Introduction:
In classical computing, a digital “bit” is either a 0 or 1, but cannot be both at the same time. However, in Quantum Computing, a “qubit” (quantum bit) can be in a superposition (both at once) until measured, leading to probabilistic outcomes.
The above paragraph describes the phenomenon of superposition which will show non-deterministic results, matching Quantum predictions (a core Quantum phenomenon). I will demonstrate Quantum superposition through a Python simulation program with the corresponding outputs (one graphical plot and one console output) that will prove the Quantum Computing assertion.
Superposition:
In the Python program, I have used “QISKit” (Quantum Information Software Kit), which is an open-source, Python-based, high-performance software stack
for Quantum Computing, originally developed by IBM Research and first released in 2017.
My Python program has a single qubit that is put into a superposition using the Hadamard Gate (pictured above). The same simulation program, when run several times, will result in 512 for each of ‘0’ and ‘1’ [as mentioned in Expected Results]. The Hadamard Gate creates (|0> + |1>)/√2 (“braket” notation – check https://www.mathsisfun.com/physics/bra-ket-notation.html for a simple explanation of what this implies), so measurements yield 0 and 1 with 50% probability for each of 0 and 1 — which is impossible in classical bits without the randomness that Quantum computing provides.
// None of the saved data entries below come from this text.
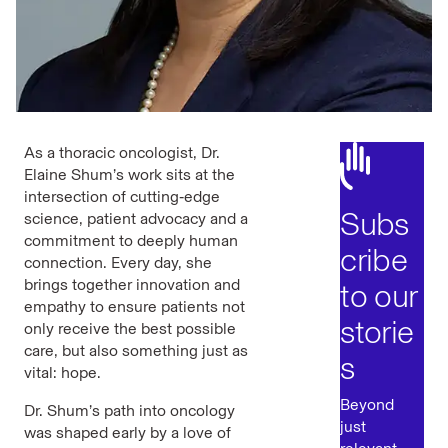
As a thoracic oncologist, Dr.
Elaine Shum’s work sits at the
intersection of cutting‑edge
Subs
science, patient advocacy and a
commitment to deeply human
cribe
connection. Every day, she
brings together innovation and
to our
empathy to ensure patients not
storie
only receive the best possible
care, but also something just as
s
vital: hope.
Beyond
Dr. Shum’s path into oncology
just
was shaped early by a love of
Real-Life Tie-In: This mirrors experiments on real Quantum hardware (e.g., IBM Quantum Platform through IBM Cloud), and can even run on actual qubits via the QISKit cloud access of IBM.
Limitations: For 1 or 2 qubits, simulation is exact. Beyond 20 or 30 qubits, it becomes infeasible in the classical sense, and Quantum computing resources will be needed.
Python Program: The program name is “QS” and can be accessed as a PDF file by clicking the link — QS
Expected Results
(1) Plot: A bar chart with ‘0’ and ‘1’ roughly equal (e.g., 503 for ‘0’ and 521 for ‘1’ in the case of just one simulation, consisting of of 1024 runs, as shown below – running the same simulation program several times will result in 512 for each of ‘0’ and ‘1’).
(2) Console: Measurement outcomes: {‘0’: 503, ‘1’: 521} – 503 for ‘0’ and 521 for ‘1’ in the case of just one run – running the same simulation program several times will result in 512 for each of ‘0’ and ‘1’ [as mentioned in (1)].